**Work order:** Below are records with pictures. Transcribe exactly, and only, the lines from the line with "water bottle: none [256,169,343,322]" to the line with "water bottle: none [148,119,219,245]", both ends included, but not the pictures.

..........

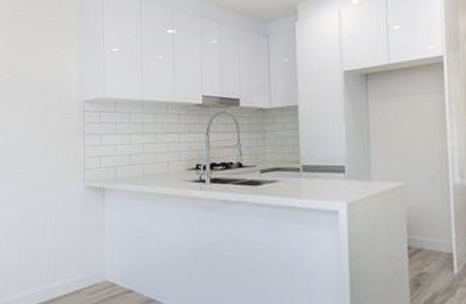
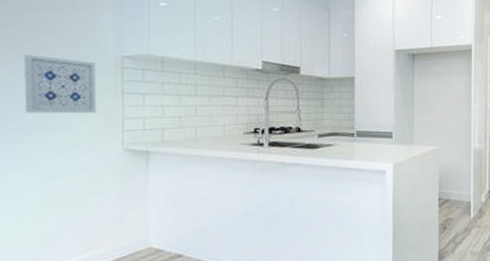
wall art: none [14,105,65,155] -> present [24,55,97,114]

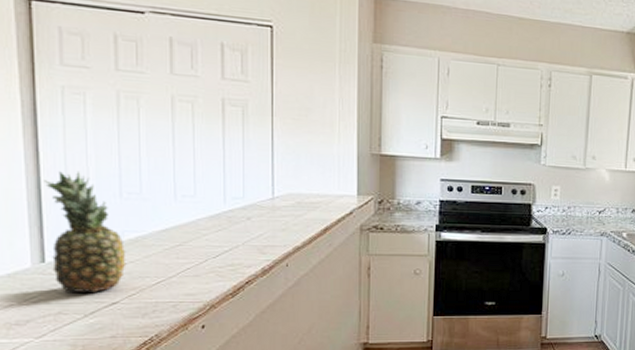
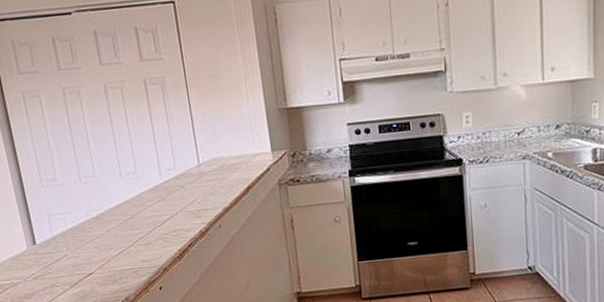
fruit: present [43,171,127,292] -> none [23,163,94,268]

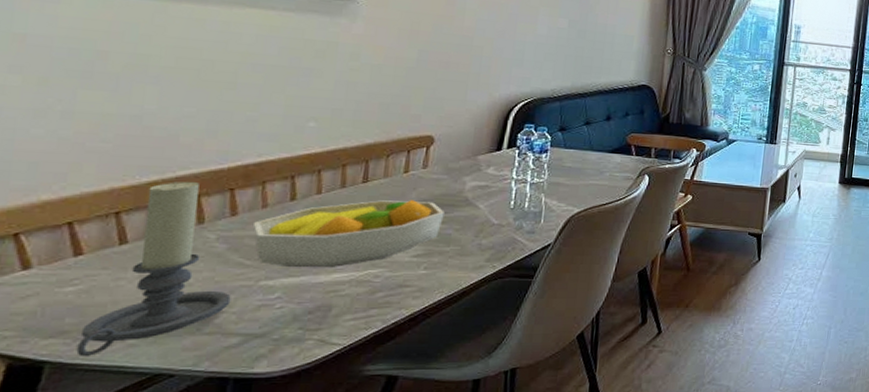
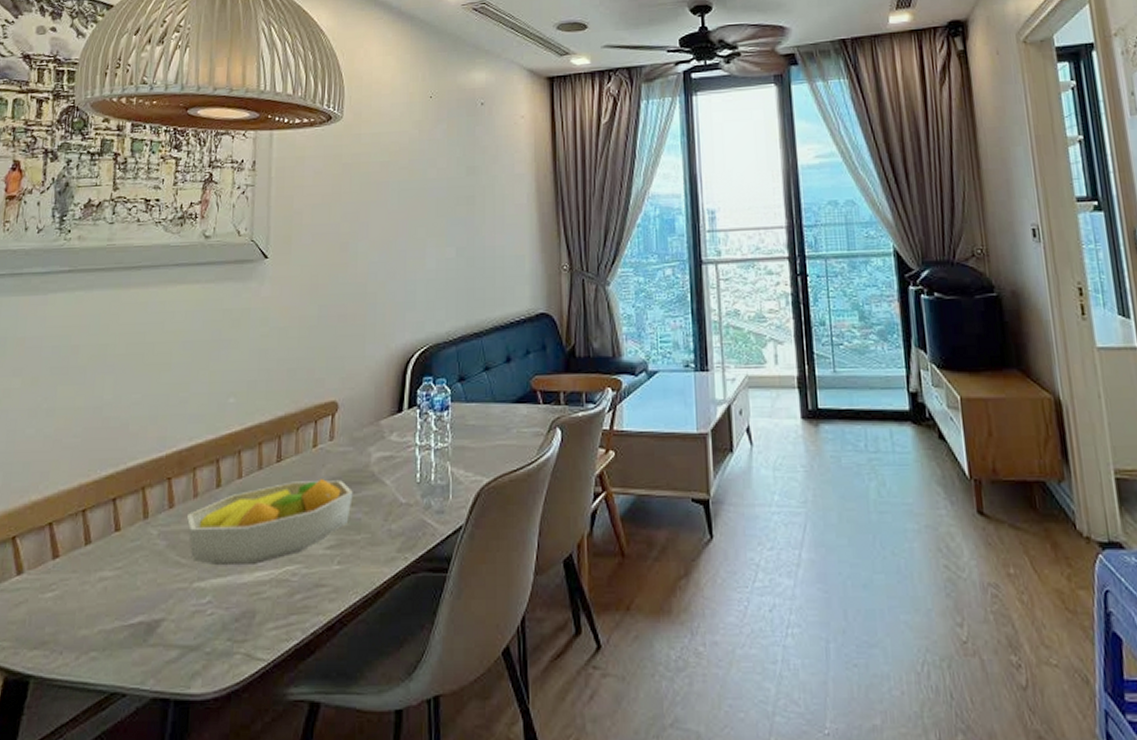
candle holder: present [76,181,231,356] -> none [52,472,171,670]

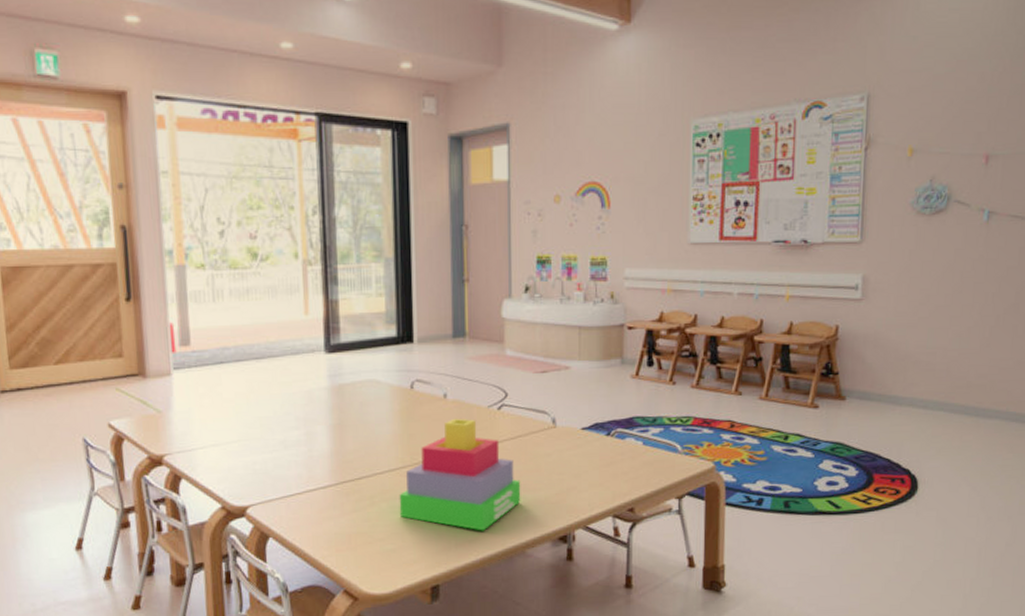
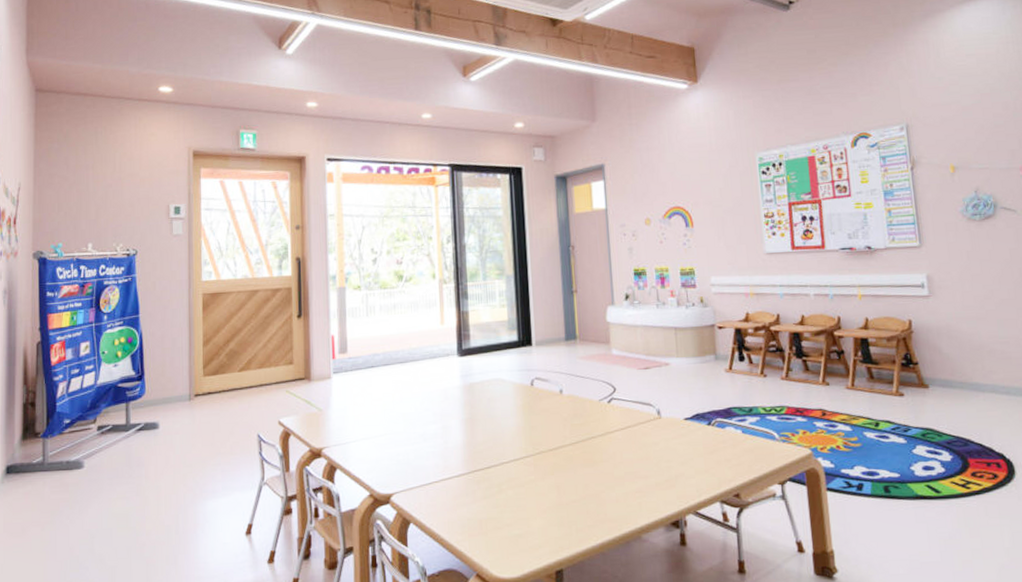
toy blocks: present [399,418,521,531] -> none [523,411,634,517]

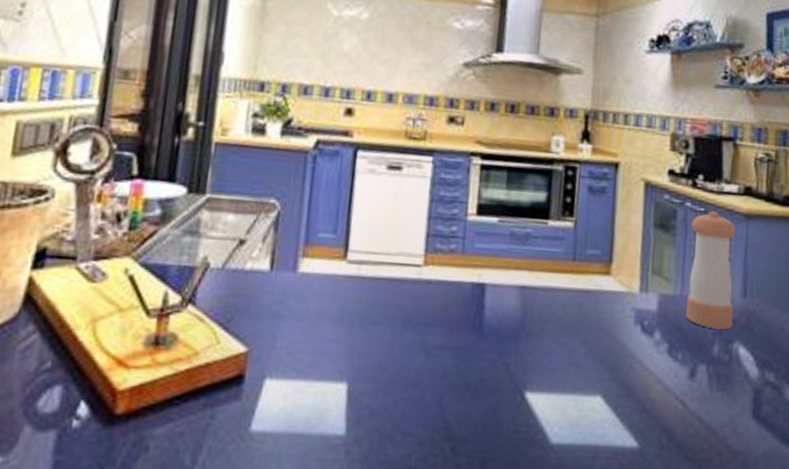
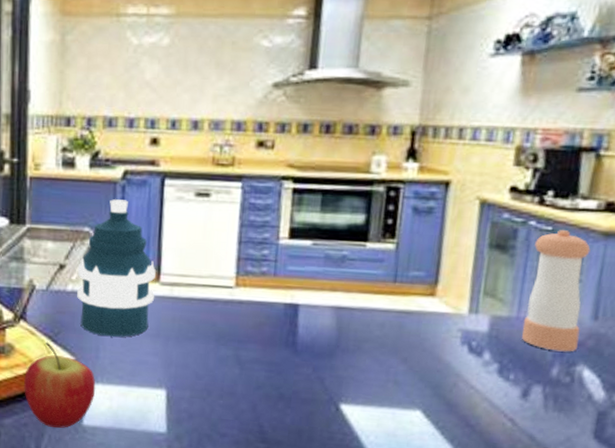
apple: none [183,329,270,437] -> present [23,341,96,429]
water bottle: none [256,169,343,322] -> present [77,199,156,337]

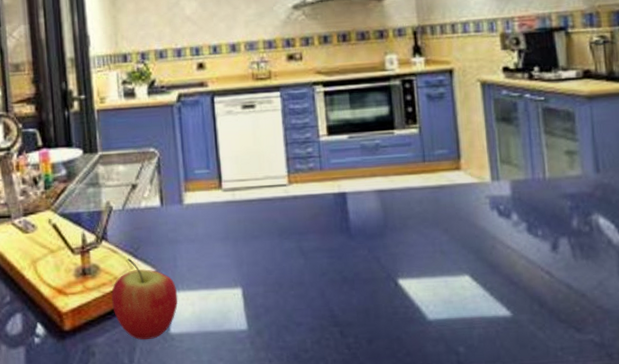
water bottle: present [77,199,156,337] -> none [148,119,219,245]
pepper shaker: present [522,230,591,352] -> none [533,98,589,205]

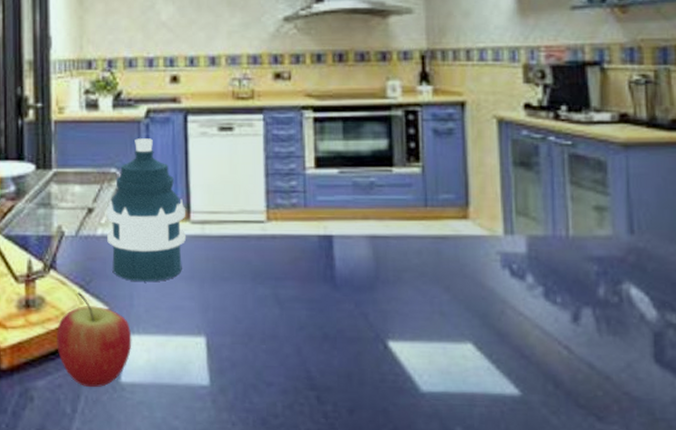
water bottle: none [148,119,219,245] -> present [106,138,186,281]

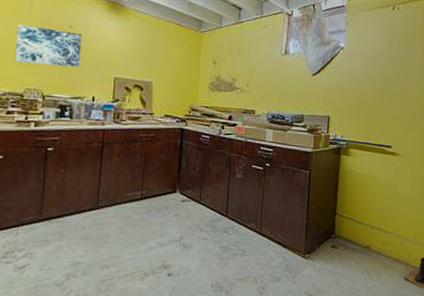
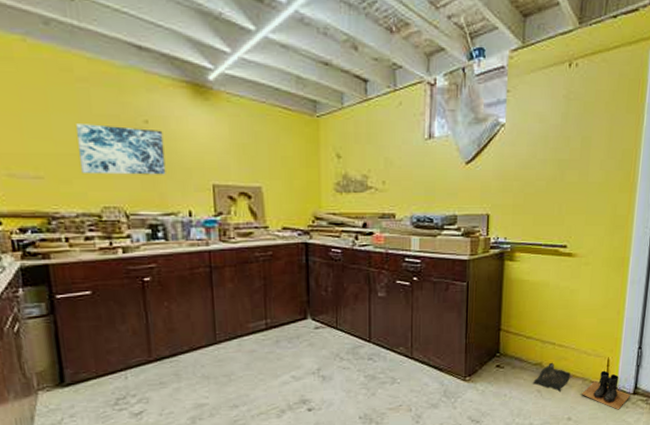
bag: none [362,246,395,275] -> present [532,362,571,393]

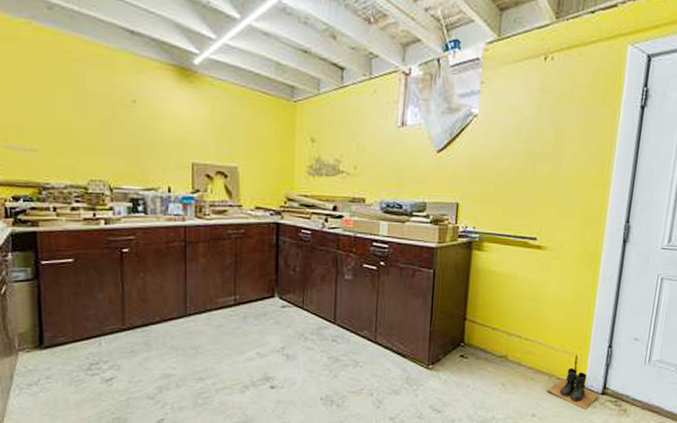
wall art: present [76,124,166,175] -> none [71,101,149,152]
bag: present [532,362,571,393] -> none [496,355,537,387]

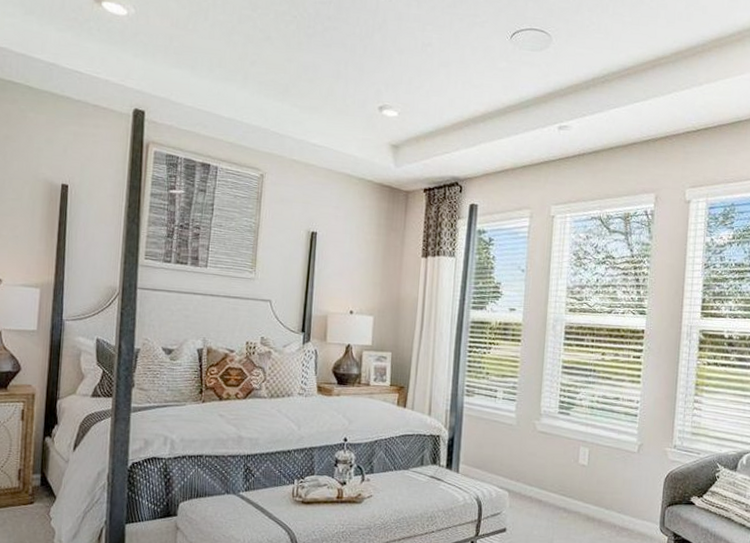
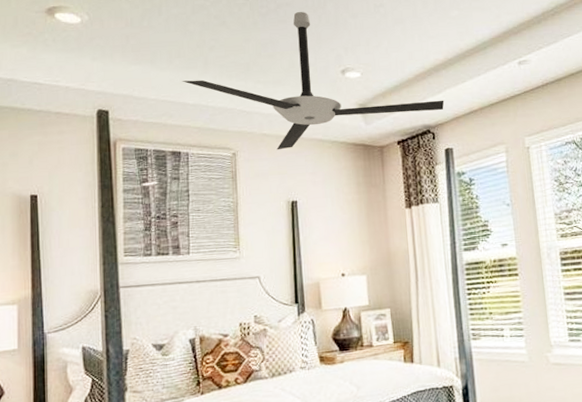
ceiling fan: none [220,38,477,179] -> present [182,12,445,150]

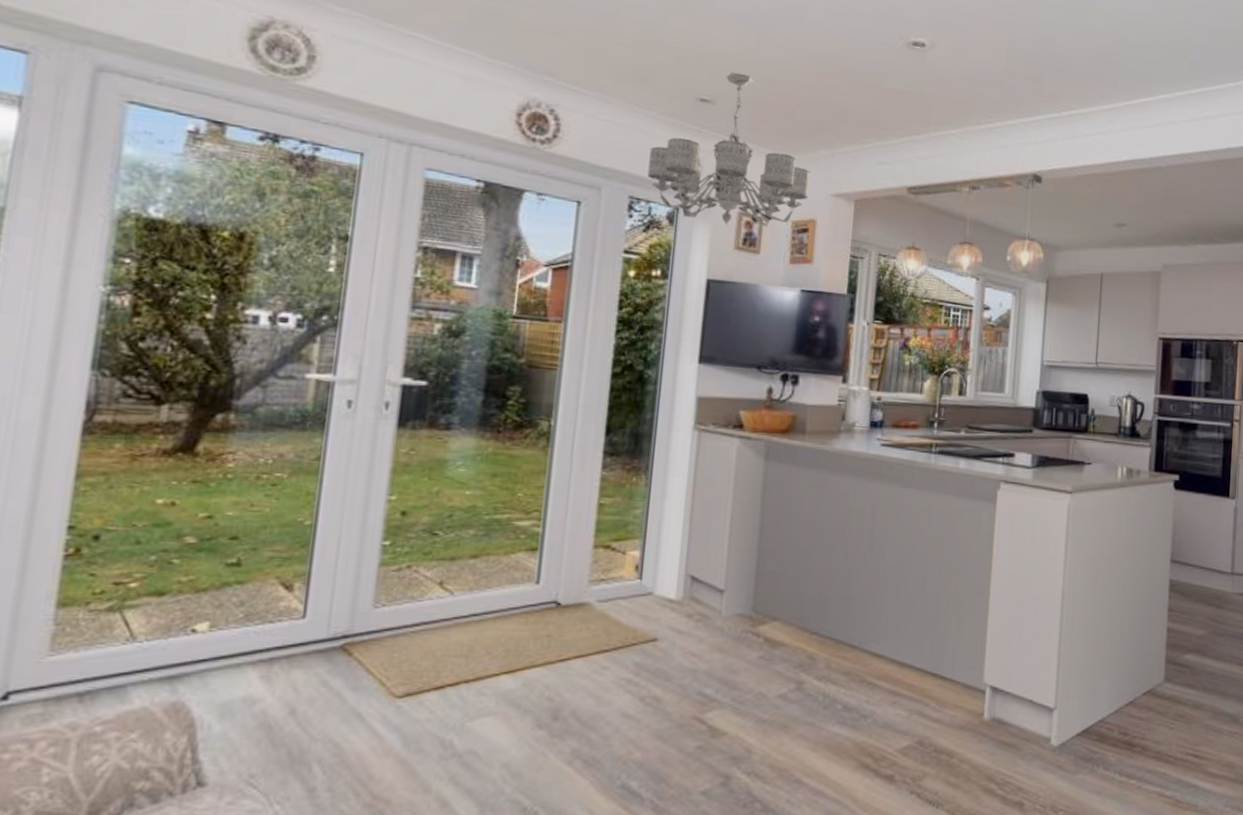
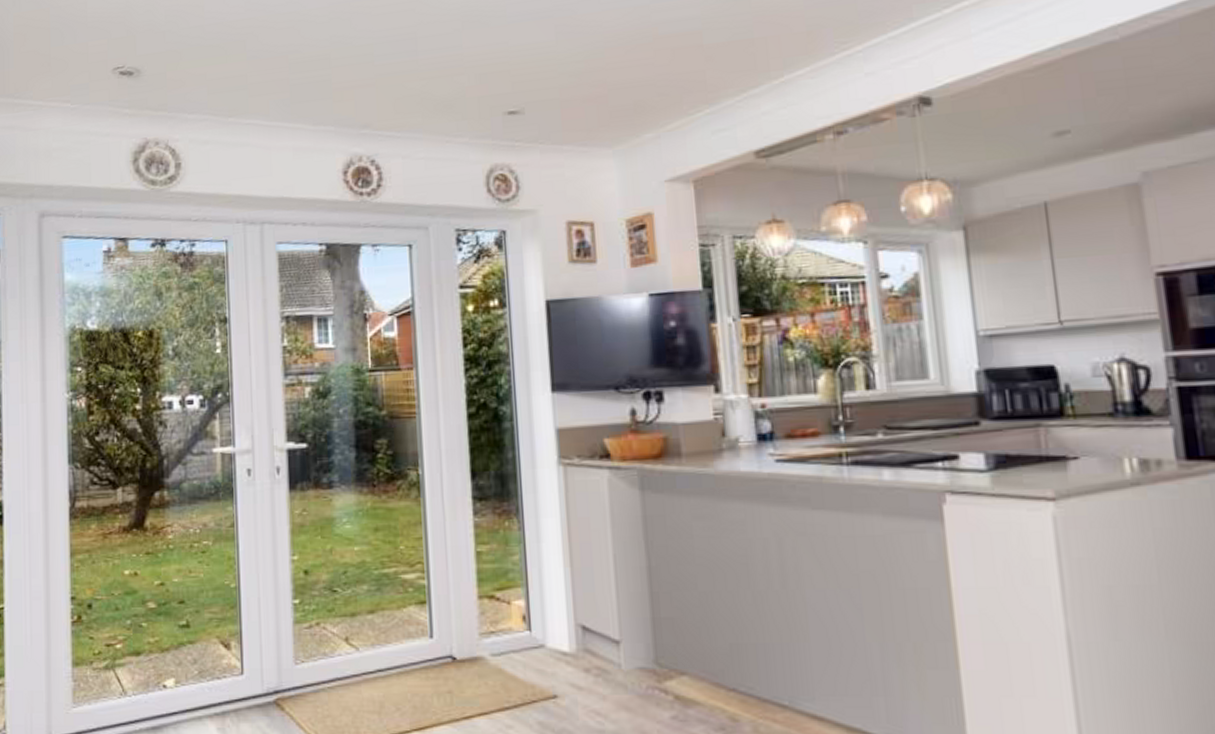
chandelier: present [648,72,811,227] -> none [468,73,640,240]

..........

**Result for this task:**
water bottle: none [256,169,343,322] -> present [77,199,156,337]

water bottle: present [77,199,156,337] -> none [148,119,219,245]
pepper shaker: present [522,230,591,352] -> none [533,98,589,205]

water bottle: none [148,119,219,245] -> present [106,138,186,281]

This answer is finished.